WHAT YOU WILL DO: Copy out the lines starting with the one that contains "pose: elev=226.6 azim=29.4" and ending with the last line below, with both ends included. Leave the pictures out of your copy.

LISTED ENTRIES:

----

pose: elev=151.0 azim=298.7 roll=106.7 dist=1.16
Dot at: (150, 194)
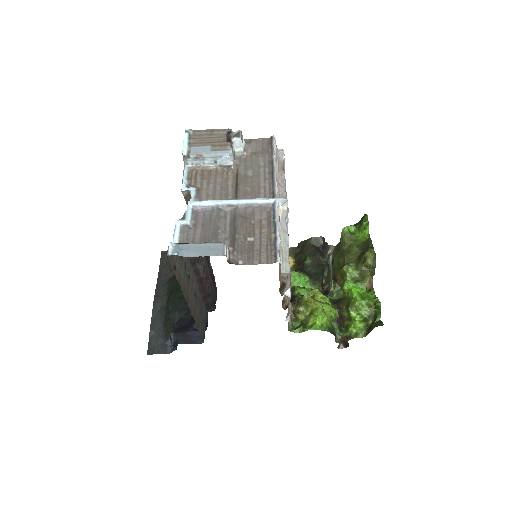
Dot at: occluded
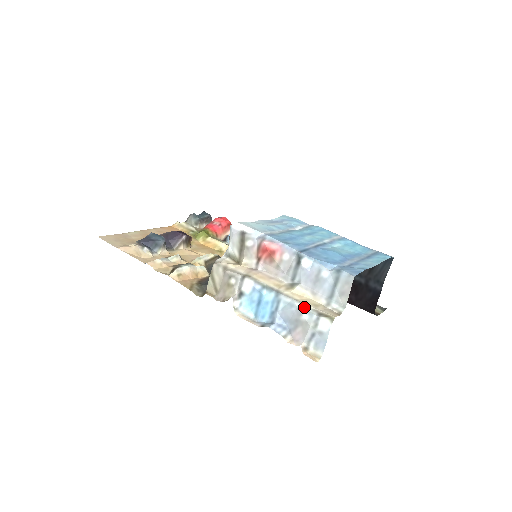
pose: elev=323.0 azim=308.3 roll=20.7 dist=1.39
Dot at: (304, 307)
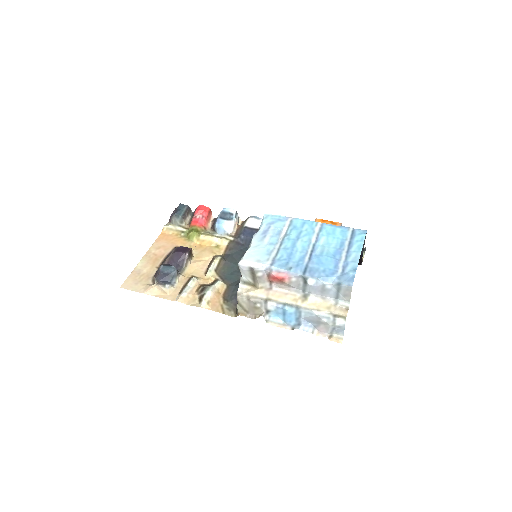
Dot at: (321, 314)
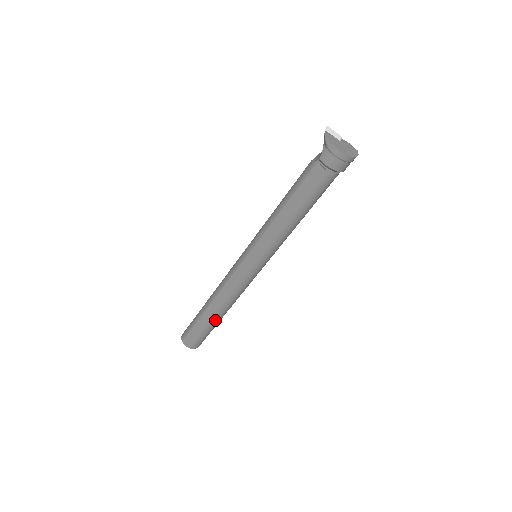
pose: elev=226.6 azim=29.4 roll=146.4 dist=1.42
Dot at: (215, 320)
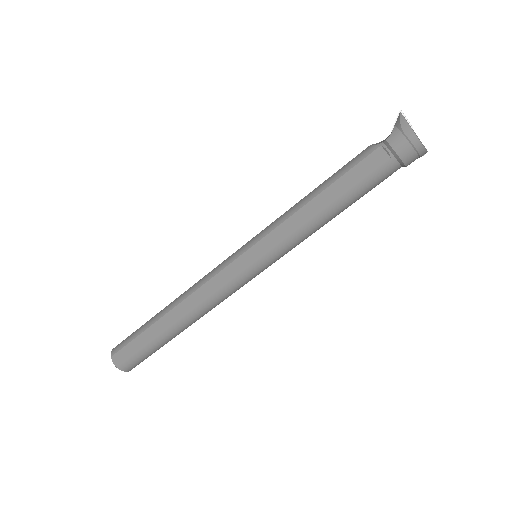
Dot at: (170, 333)
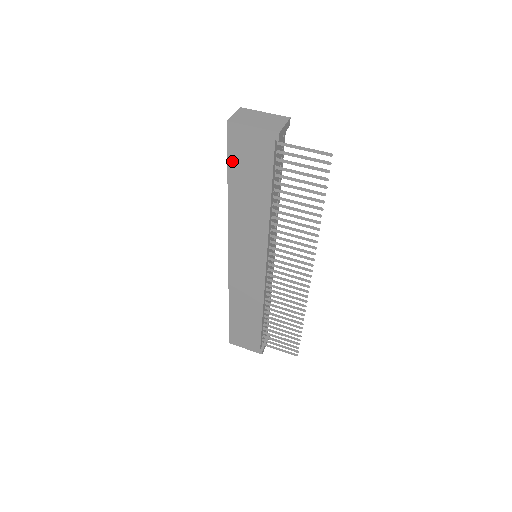
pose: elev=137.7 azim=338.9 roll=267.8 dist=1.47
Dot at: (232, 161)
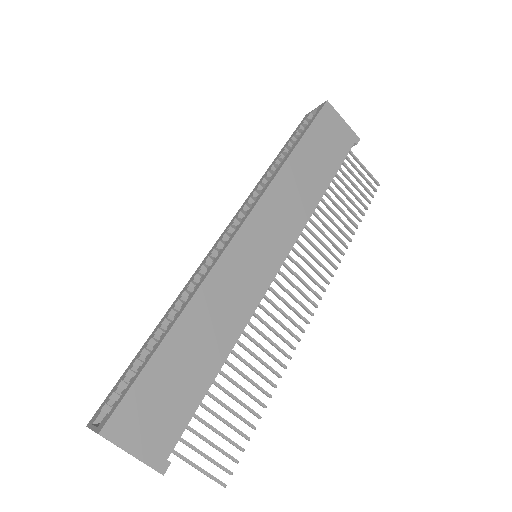
Dot at: (313, 130)
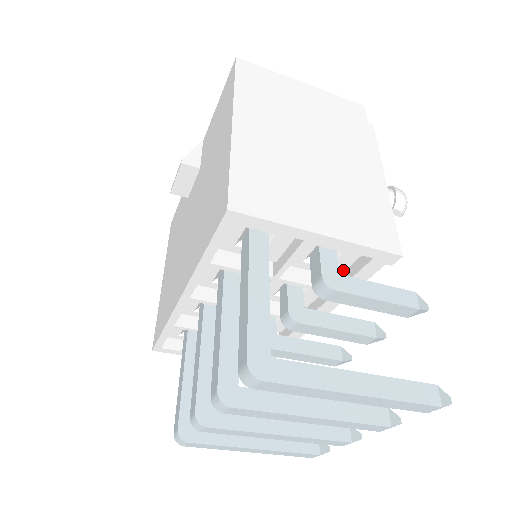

----

WRITTEN REPLY:
pose: elev=226.6 azim=29.4 roll=146.4 dist=1.42
Dot at: (215, 320)
Dot at: (170, 333)
pose: elev=137.7 azim=338.9 roll=267.8 dist=1.47
Dot at: (232, 161)
Dot at: (313, 130)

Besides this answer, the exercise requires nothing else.